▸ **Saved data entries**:
- Opening Delimiter -
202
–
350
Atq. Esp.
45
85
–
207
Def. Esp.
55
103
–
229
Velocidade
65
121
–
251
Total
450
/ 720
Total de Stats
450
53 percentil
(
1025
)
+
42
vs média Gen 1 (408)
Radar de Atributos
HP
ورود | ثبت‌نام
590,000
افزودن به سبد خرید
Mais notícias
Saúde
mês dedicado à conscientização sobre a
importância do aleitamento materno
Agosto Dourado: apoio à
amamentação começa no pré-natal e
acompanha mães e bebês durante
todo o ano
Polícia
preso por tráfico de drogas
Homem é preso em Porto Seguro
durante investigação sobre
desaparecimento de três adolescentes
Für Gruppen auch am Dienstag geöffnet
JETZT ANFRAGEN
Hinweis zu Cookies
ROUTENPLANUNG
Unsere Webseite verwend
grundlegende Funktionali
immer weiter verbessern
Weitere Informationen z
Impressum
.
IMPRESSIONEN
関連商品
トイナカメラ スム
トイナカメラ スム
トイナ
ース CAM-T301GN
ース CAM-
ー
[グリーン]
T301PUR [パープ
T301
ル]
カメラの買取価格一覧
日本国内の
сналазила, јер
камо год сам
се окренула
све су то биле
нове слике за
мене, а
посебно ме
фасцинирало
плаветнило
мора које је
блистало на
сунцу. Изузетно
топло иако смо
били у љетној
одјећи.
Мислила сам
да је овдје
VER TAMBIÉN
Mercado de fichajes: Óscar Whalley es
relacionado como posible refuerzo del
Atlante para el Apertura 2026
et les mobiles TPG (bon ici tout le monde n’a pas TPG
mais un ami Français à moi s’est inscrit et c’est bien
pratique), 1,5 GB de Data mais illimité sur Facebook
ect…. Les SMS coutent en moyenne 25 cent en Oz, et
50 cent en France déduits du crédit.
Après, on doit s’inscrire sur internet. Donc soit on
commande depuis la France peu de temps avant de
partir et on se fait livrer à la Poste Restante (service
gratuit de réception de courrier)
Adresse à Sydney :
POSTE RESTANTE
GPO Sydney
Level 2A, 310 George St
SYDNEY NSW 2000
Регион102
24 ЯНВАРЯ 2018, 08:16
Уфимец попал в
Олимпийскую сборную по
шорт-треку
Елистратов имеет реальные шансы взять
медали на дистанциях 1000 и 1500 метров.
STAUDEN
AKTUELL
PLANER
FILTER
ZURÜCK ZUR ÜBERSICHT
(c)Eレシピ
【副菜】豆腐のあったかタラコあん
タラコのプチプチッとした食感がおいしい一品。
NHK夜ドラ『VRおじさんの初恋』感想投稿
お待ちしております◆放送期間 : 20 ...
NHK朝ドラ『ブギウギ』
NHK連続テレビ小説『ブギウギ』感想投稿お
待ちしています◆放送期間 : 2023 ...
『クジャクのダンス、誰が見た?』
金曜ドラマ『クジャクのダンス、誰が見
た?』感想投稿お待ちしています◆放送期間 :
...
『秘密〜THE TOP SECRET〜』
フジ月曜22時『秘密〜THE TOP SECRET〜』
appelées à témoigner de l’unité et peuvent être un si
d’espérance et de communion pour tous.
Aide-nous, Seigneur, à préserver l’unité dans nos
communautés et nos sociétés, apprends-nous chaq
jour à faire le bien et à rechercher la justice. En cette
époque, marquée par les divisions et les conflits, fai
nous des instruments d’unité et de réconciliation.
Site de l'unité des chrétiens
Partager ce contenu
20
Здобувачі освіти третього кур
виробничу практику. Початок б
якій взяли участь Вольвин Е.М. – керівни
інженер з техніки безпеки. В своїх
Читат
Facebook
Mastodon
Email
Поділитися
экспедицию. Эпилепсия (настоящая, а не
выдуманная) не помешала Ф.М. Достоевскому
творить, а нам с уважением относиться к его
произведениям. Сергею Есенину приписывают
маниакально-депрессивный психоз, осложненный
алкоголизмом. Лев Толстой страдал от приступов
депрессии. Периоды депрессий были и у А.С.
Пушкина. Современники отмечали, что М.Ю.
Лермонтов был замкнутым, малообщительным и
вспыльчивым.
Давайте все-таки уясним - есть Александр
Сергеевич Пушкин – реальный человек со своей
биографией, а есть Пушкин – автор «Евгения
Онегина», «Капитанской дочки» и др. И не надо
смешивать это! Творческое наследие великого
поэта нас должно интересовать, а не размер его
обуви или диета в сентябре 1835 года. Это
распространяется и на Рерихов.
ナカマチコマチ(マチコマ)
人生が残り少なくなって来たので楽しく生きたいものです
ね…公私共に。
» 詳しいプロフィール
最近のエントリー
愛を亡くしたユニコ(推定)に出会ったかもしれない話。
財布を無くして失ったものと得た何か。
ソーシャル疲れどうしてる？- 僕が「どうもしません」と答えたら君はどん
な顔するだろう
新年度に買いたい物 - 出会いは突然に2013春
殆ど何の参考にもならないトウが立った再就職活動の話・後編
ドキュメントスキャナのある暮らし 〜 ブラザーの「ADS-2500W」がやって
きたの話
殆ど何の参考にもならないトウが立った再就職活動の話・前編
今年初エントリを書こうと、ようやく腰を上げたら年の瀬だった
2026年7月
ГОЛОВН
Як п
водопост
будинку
- Closing Delimiter -
▸ **To do**:
When you find a line in the records that contains the word "bien", copy it.

▸ **Exercise result**:
mais un ami Français à moi s’est inscrit et c’est bien
jour à faire le bien et à rechercher la justice. En cette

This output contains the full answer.